** 課題内容 **
次の箱庭円舞曲の観劇記を、一字一句変えずに全文書き写しなさい。

箱庭円舞曲 focus#2.5 「庭」 -itinerant mix-【iakuプロデュース】120328
2012年03月28日 commoncafe
売込隊ビームの横山拓也さんが主宰のプロデュース公演。
今年6月に大阪で初公演される箱庭円舞曲のお披露目みたいな意味もあるようです。
箱庭円舞曲は以前、珍しい凡人のDVDを拝見したことがあります。
かなり重く、皮肉めいた作品です。
(http://ksaisei.cocolog-nifty.com/blog/2012/01/dvd-e1fb.html)
横山さんもどちらかというと癖のある毒っ気の多い作品を創られる方。
3本の短編という案内でしたが、かなりきつい感じで、心がモヤモヤするんだろうなと思いながら足を運びました。
感想は、意外にもかなり軽快なタッチ。
と言っても、独特の毒っ気はあります。

** データ記録 **
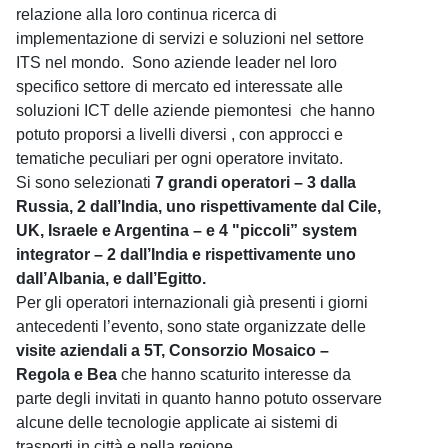
relazione alla loro continua ricerca di
implementazione di servizi e soluzioni nel settore
ITS nel mondo. Sono aziende leader nel loro
specifico settore di mercato ed interessate alle
soluzioni ICT delle aziende piemontesi che hanno
potuto proporsi a livelli diversi , con approcci e
tematiche peculiari per ogni operatore invitato.
Si sono selezionati
7 grandi operatori – 3 dalla
Russia, 2 dall’India, uno rispettivamente dal Cile,
UK, Israele e Argentina – e 4 "piccoli” system
integrator – 2 dall’India e rispettivamente uno
dall’Albania, e dall’Egitto.
Per gli operatori internazionali già presenti i giorni
antecedenti l’evento, sono state organizzate delle
visite aziendali a 5T, Consorzio Mosaico –
Regola e Bea
che hanno scaturito interesse da
parte degli invitati in quanto hanno potuto osservare
alcune delle tecnologie applicate ai sistemi di
trasporti in città e nella regione.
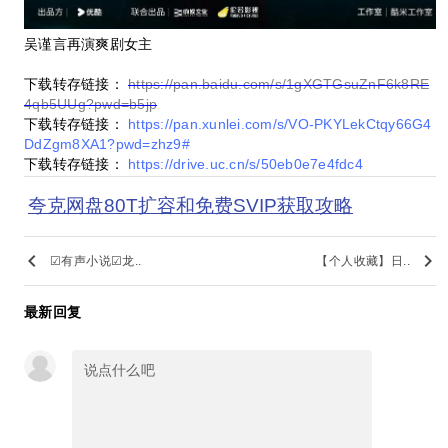
吴谨言再演爽剧女主
下载转存链接：
https://pan.baidu.com/s/1gXGTGsuZnF6k8RE
4qb5UUg?pwd=b5jp
下载转存链接：
https://pan.xunlei.com/s/VO-PKYLekCtqy66G4
DdZgm8XA1?pwd=zhz9#
下载转存链接：
https://drive.uc.cn/s/50eb0e7e4fdc4
夸克网盘80T扩容和免费SVIP获取攻略
keyboard_arrow_left
keyboard_arrow_right
☑有声小说☑龙..
【个人收藏】日..
最新回复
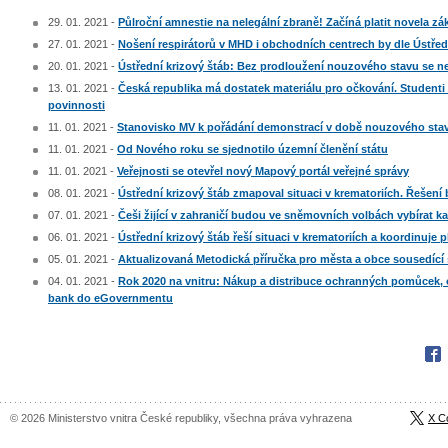
29. 01. 2021 -
Půlroční amnestie na nelegální zbraně! Začíná platit novela z
27. 01. 2021 -
Nošení respirátorů v MHD i obchodních centrech by dle Ústře
20. 01. 2021 -
Ústřední krizový štáb: Bez prodloužení nouzového stavu se 
13. 01. 2021 -
Česká republika má dostatek materiálu pro očkování. Studenti
povinnosti
11. 01. 2021 -
Stanovisko MV k pořádání demonstrací v době nouzového sta
11. 01. 2021 -
Od Nového roku se sjednotilo územní členění státu
11. 01. 2021 -
Veřejnosti se otevřel nový Mapový portál veřejné správy
08. 01. 2021 -
Ústřední krizový štáb zmapoval situaci v krematoriích. Řešení 
07. 01. 2021 -
Češi žijící v zahraničí budou ve sněmovních volbách vybírat k
06. 01. 2021 -
Ústřední krizový štáb řeší situaci v krematoriích a koordinuje p
05. 01. 2021 -
Aktualizovaná Metodická příručka pro města a obce sousedíc
04. 01. 2021 -
Rok 2020 na vnitru: Nákup a distribuce ochranných pomůcek, or
bank do eGovernmentu
Fac
© 2026 Ministerstvo vnitra České republiky, všechna práva vyhrazena
X C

** 最終解答 **
箱庭円舞曲 focus#2.5 「庭」 -itinerant mix-【iakuプロデュース】120328
2012年03月28日 commoncafe
売込隊ビームの横山拓也さんが主宰のプロデュース公演。
今年6月に大阪で初公演される箱庭円舞曲のお披露目みたいな意味もあるようです。
箱庭円舞曲は以前、珍しい凡人のDVDを拝見したことがあります。
かなり重く、皮肉めいた作品です。
(http://ksaisei.cocolog-nifty.com/blog/2012/01/dvd-e1fb.html)
横山さんもどちらかというと癖のある毒っ気の多い作品を創られる方。
3本の短編という案内でしたが、かなりきつい感じで、心がモヤモヤするんだろうなと思いながら足を運びました。
感想は、意外にもかなり軽快なタッチ。
と言っても、独特の毒っ気はあります。